WHO Director-General Tedros Adhanom Ghebreyesus told reporters that a spike in cases has sent the number of one-day cases globally above 100,000 for the first time since the outbreak. Tedros said that there were 106,000 new cases of the virus, as the worldwide total of cases approaches 5 million since the beginning of the outbreak.
Tedros said that two-thirds of those cases were from just four countries. The data shared by the World Health Organization showed a spike in US cases with 45,000 new cases reported to the organization on Tuesday, the most since the outbreak began.
It is unclear why the WHO’s figures differ from similar tracking data released by Johns Hopkins University, which shows only 21,000 new cases of the virus on Tuesday. The CDC’s figures largely matched those from Johns Hopkins University, which indicated there were 23,000 new coronavirus cases.
Even with the lower Johns Hopkins University numbers, the US continues to have the most daily coronavirus cases in the world. But other countries are seeing number jump.
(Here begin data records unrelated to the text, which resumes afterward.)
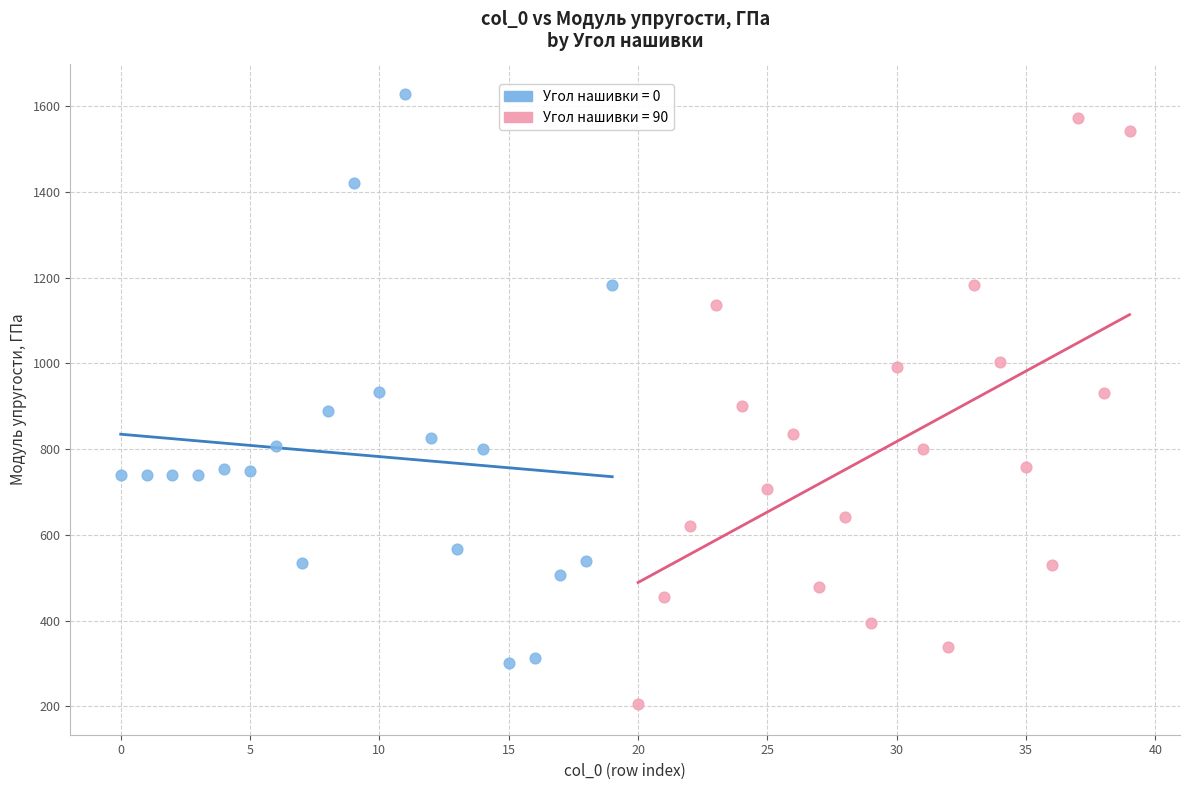

What are all the series names shown in the legend?

Угол нашивки = 0, Угол нашивки = 90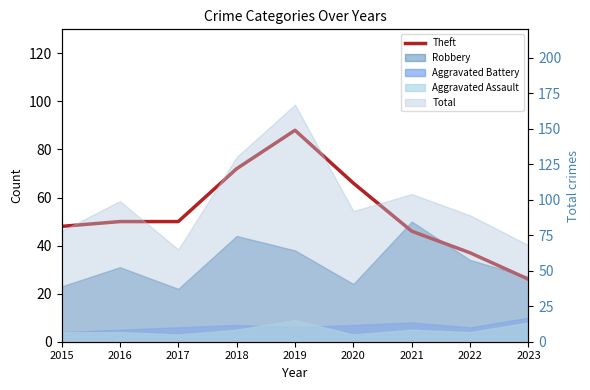

What is the difference between the maximum and second lowest values?

51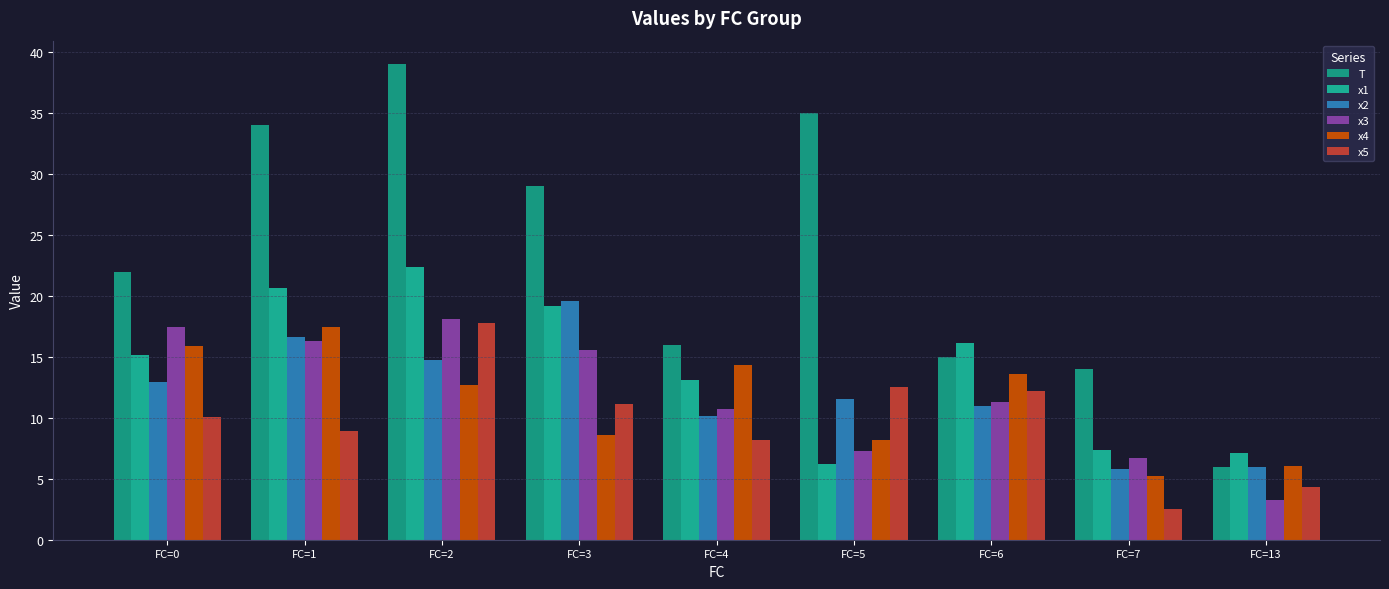

What is the total value across all series at FC=2?

124.8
Brazil and India are among the nations seeing the largest spike. Brazil had over 13,000 new cases of the virus on Wednesday. India had 6,000. Russia has leveled off, but still having a large number of new cases, with around 9,000 new cases reported on Wednesday, according to the WHO.
Western Europe and east Asia continue to see a drop in cases.
The UK had its lowest number of cases on Wednesday, 2,400, in nearly two months. Italy had 813 new cases on Wednesday after a peak of over 6,000 on one day. France reported 462 new cases on Wednesday after a peak of 7,500 cases in one day on April 1.
“We still have a long way to go in this pandemic,” Tedros said.
Tedros expressed concern that the virus is spreading in poorer regions of the world, as Africa and India begin to see a rising number of cases.
“We’re very concerned about the rising numbers of cases in low- and middle-income countries,” he said.